Wir möchten mit dieser Stellungnahme darauf hinweisen, dass man das Thema digitale Kompetenz sehr früh in die Ausbildung, also etwa in Schulen, in Studiengänge und in die Ausbildung von Pflegekräften einbringen muss. Ebenso ist es wichtig, die Öffentlichkeit darüber zu informieren. Viele Menschen wissen ja gar nicht, was man gerade im Bereich der Wearables alles mit ihren Daten machen kann und welche Möglichkeiten sie haben, ihre Daten zurückzurufen.


Welche Probleme tauchen denn in Ihrer eigenen Arbeit als Systembiologin in Bezug auf Big Data auf?

In meinem Bereich der Systembiologie ist es zurzeit noch ein Problem, überhaupt große Datenmengen sammeln zu können. Ich bin zum Beispiel damit konfrontiert, dass es in den verschiedenen Bundesländern und natürlich auch international unterschiedliche Datenschutzrichtlinien gibt. Für uns ist es eher schwierig, Daten so zusammenzubringen, dass man überhaupt von Big Data sprechen kann, also ausreichend Zugang zu Daten zu bekommen.
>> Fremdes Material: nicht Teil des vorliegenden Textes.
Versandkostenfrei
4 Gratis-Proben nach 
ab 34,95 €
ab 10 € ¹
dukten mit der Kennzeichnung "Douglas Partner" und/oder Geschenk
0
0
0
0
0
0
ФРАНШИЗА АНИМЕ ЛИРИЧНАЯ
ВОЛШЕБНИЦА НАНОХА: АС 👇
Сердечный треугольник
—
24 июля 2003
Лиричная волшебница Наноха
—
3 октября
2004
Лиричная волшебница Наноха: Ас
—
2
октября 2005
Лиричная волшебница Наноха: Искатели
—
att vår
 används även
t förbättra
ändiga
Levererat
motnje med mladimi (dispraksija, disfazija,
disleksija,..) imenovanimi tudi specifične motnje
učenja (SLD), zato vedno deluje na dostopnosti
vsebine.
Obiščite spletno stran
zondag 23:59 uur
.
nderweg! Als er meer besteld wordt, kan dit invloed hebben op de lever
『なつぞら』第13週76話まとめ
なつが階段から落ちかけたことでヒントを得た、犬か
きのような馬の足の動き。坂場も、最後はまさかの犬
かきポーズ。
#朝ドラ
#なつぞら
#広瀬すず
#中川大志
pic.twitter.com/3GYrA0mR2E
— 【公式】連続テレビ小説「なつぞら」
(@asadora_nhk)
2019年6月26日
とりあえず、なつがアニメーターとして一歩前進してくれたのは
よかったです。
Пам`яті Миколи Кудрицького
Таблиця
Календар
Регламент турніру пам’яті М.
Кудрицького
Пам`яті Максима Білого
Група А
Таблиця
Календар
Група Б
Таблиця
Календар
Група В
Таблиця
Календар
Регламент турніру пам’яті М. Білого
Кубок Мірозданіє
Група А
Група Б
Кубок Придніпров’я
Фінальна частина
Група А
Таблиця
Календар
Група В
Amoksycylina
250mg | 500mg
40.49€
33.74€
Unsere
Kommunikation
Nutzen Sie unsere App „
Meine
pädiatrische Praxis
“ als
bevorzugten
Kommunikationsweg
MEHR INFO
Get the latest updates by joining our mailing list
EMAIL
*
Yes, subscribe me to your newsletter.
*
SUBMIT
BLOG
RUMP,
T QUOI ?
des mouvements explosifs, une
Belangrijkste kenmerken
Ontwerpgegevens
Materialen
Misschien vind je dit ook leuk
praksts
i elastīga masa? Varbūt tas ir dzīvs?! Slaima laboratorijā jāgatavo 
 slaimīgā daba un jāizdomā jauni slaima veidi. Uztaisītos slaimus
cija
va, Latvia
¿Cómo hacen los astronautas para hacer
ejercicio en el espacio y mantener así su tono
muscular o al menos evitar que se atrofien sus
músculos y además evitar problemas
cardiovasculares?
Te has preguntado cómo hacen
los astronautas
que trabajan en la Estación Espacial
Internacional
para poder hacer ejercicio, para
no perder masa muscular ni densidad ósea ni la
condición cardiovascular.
Gibt der Ethikrat Empfehlungen für den Umgang mit international unterschiedlichen Sicherheits- und Datenschutzregelungen?

Ja, genau das haben wir in der Empfehlung adressiert. Wir meinen, dass man im Bereich der Datensicherheit und des Datenschutzes eine europäische oder besser noch eine globale Lösung anstreben sollte.


Was erhoffen Sie sich als nächsten Schritt von der Politik?

Ich wünsche mir, dass unsere Regierung es besser ermöglicht, Big Data sammeln zu können – natürlich in einer Form, die die Datensouveränität für die Bürger gewährleistet und den Missbrauch der Daten minimiert. Dafür müssten erst einmal entsprechende infrastrukturelle Voraussetzungen geschaffen werden. Zudem benötigen wir rechtliche Rahmenbedingungen, die besser an die Datennutzung zu Forschungszwecken angepasst sind. Nur so können wir qualitativ hochwertige Datensammlungen anlegen, die die Wissenschaft heute braucht, um für die Patienten den größtmöglichen Nutzen zu erzielen.